(Text block begins)
Title: Small Spaces
Author: Sarah Epstein
Genre: YA Psychological Thriller
Favourite Quote: “But different is okay. Different will feel normal after a while.”

I came across this book on one of my many peruses through bookshops. There’s a small sense of accomplishment when you come across a newly-released book that no one else around you has recommended or talked about. It’s like stumbling across a hidden treasure or finding a $5 note you didn’t realize you had in a jacket pocket; it’s a small little victory. Small Spaces plays into that all too familiar frustration you feel when you’re young and “the adults know best.” Honestly I think I love psychological thrillers so much because I like to guess what the big “uh ha” moment is going to be; I like to see if I’m right.
(Text block ends)
(Supplied records begins)
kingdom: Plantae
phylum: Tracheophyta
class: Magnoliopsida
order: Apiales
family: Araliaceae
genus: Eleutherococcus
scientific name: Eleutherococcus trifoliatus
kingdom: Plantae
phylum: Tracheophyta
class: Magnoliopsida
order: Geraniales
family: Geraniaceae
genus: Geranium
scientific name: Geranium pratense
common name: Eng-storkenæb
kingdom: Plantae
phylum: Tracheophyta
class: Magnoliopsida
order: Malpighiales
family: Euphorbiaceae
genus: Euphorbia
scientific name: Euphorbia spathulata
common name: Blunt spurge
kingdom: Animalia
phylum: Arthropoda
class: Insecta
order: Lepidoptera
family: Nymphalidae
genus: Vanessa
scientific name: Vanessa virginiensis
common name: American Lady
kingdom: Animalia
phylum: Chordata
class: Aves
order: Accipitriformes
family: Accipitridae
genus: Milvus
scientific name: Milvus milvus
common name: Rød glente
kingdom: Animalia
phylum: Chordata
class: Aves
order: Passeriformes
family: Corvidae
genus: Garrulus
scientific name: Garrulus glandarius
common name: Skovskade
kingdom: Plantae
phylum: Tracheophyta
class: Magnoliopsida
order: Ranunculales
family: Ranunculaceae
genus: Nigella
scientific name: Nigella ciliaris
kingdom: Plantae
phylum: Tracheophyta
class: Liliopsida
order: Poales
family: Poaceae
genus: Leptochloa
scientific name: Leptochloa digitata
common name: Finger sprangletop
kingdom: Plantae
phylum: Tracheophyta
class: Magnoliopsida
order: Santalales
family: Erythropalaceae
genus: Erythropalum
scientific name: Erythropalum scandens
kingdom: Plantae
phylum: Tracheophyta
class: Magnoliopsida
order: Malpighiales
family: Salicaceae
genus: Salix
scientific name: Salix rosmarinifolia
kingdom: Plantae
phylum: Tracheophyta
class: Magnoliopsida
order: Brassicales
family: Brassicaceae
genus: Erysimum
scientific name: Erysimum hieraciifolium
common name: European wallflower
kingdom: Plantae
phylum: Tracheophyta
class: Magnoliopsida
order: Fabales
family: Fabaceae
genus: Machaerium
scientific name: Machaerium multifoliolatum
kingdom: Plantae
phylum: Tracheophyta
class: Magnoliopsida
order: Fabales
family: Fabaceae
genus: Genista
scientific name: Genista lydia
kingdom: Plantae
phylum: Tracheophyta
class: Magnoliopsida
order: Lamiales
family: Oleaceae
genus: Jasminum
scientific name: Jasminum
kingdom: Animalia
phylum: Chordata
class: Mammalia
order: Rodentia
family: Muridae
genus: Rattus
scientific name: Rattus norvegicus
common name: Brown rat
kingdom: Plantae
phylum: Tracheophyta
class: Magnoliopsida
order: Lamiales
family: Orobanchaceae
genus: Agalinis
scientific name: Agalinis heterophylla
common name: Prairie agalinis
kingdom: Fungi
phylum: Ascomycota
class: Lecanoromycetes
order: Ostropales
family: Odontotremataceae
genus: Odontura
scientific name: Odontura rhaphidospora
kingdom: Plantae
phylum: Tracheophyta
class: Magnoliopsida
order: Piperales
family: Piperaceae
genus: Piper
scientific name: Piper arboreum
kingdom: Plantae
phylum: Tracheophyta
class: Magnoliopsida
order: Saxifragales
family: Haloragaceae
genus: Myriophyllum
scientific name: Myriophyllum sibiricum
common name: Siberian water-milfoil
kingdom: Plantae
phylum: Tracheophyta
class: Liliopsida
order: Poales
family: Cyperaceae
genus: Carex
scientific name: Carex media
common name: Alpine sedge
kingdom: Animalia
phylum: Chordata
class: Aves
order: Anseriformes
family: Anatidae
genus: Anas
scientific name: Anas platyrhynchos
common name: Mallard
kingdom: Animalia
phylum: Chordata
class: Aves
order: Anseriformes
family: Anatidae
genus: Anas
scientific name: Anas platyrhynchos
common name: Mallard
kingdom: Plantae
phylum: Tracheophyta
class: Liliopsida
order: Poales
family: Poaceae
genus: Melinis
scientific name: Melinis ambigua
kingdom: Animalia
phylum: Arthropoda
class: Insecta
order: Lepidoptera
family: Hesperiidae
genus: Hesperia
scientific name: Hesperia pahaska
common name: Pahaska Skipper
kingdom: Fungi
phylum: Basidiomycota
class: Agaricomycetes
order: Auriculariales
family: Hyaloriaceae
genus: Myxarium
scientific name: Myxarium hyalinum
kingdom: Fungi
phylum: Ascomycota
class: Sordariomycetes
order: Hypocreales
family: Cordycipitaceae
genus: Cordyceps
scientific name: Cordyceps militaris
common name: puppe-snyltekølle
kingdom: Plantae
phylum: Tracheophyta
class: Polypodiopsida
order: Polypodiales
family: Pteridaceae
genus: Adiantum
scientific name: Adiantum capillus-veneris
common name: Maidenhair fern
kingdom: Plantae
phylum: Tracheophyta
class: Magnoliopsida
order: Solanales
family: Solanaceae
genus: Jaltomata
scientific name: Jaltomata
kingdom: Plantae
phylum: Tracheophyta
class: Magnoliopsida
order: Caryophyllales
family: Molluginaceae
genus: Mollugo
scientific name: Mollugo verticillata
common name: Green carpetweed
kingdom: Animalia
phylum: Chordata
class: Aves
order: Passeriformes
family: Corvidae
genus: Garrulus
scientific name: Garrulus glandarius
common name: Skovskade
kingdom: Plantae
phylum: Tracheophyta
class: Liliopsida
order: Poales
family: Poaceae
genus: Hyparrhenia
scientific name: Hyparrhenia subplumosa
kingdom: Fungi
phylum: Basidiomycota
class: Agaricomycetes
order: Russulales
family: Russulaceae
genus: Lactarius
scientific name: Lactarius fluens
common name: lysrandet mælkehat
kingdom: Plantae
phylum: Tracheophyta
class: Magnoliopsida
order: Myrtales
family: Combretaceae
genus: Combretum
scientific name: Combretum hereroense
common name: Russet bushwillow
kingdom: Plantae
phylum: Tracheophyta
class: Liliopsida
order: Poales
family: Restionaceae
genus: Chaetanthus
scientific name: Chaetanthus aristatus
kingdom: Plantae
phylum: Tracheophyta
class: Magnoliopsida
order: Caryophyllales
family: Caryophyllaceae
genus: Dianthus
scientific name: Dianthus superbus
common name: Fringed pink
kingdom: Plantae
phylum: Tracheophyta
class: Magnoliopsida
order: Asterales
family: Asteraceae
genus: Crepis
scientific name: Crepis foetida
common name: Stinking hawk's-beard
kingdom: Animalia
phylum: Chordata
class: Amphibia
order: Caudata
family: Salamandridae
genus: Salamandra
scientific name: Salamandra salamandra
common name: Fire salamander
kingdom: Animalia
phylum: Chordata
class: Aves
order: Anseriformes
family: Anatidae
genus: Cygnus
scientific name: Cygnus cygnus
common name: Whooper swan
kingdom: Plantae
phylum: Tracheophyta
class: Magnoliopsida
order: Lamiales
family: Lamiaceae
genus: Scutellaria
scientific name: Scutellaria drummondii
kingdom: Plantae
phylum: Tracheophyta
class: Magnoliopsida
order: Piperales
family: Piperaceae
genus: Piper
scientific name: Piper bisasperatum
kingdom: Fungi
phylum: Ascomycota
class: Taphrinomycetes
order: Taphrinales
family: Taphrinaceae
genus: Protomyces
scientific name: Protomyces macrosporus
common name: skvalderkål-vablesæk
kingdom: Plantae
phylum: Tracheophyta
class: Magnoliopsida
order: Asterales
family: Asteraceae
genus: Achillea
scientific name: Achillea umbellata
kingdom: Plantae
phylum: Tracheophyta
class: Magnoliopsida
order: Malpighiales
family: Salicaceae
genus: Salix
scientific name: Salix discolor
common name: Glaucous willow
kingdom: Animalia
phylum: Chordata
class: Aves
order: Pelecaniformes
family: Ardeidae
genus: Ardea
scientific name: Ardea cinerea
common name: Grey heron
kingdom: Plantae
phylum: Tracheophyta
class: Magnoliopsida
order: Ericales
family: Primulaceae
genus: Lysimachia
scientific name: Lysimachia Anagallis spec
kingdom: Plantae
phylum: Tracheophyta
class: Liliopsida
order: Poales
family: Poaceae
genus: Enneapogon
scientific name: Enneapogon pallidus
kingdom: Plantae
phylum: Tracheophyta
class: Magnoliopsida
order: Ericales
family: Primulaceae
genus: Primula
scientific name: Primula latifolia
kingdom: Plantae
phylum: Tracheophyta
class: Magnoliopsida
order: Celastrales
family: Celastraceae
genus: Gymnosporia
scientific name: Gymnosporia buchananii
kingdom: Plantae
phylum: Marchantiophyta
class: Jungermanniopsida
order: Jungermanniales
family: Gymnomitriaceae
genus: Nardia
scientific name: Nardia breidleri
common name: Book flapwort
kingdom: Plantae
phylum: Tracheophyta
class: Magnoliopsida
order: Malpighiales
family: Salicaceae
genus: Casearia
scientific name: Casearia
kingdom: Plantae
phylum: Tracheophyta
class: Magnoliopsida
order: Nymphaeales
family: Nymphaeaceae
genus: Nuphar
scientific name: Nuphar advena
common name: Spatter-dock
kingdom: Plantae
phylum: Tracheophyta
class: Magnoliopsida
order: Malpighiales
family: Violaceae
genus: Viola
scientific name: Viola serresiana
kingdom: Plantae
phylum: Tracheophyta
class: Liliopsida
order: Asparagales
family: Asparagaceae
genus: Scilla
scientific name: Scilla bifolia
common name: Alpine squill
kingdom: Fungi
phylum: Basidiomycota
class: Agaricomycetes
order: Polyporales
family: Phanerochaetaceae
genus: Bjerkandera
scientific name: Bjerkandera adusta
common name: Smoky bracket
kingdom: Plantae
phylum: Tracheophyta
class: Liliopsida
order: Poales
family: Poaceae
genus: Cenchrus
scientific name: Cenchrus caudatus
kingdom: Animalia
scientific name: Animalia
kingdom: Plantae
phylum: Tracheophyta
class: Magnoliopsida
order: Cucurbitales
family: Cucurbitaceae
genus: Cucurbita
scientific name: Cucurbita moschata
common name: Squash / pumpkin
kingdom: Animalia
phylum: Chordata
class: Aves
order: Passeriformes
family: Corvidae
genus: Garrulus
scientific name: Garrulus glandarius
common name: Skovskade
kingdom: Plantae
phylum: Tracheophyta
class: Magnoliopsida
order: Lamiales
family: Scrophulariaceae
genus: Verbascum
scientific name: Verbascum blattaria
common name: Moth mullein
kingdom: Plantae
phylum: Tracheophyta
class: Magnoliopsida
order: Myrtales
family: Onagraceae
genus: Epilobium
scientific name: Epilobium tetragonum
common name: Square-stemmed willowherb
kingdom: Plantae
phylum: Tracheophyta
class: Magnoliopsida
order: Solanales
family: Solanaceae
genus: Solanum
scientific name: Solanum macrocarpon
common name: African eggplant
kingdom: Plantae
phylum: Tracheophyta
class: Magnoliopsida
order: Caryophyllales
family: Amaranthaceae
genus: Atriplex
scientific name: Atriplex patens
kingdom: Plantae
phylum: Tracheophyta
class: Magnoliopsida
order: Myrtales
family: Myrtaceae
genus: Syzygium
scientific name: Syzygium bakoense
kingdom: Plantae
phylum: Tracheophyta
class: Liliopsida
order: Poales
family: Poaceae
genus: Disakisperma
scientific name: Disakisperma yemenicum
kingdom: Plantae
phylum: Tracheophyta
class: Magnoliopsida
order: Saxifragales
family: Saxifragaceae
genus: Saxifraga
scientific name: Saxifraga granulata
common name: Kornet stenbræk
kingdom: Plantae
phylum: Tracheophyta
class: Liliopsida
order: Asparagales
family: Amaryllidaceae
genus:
(Supplied records ends)
• To do
(1) Copy the passage from the Small Spaces review, starting with "Title: Small Spaces" and going on through "if I’m right.".
(2) Answer these questions from the Small Spaces review:
(a) Who is named as the author of the book?
(b) What genre is the book listed under?
(c) What is the value of the note that the writer compares to finding a newly released book?
(3) List the labels of the details given at the top of the Small Spaces review, before the opening paragraph.

• Solutions in order
(1)
Title: Small Spaces
Author: Sarah Epstein
Genre: YA Psychological Thriller
Favourite Quote: “But different is okay. Different will feel normal after a while.”

I came across this book on one of my many peruses through bookshops. There’s a small sense of accomplishment when you come across a newly-released book that no one else around you has recommended or talked about. It’s like stumbling across a hidden treasure or finding a $5 note you didn’t realize you had in a jacket pocket; it’s a small little victory. Small Spaces plays into that all too familiar frustration you feel when you’re young and “the adults know best.” Honestly I think I love psychological thrillers so much because I like to guess what the big “uh ha” moment is going to be; I like to see if I’m right.

(2)
(a) Sarah Epstein
(b) YA Psychological Thriller
(c) $5

(3) Title, Author, Genre, Favourite Quote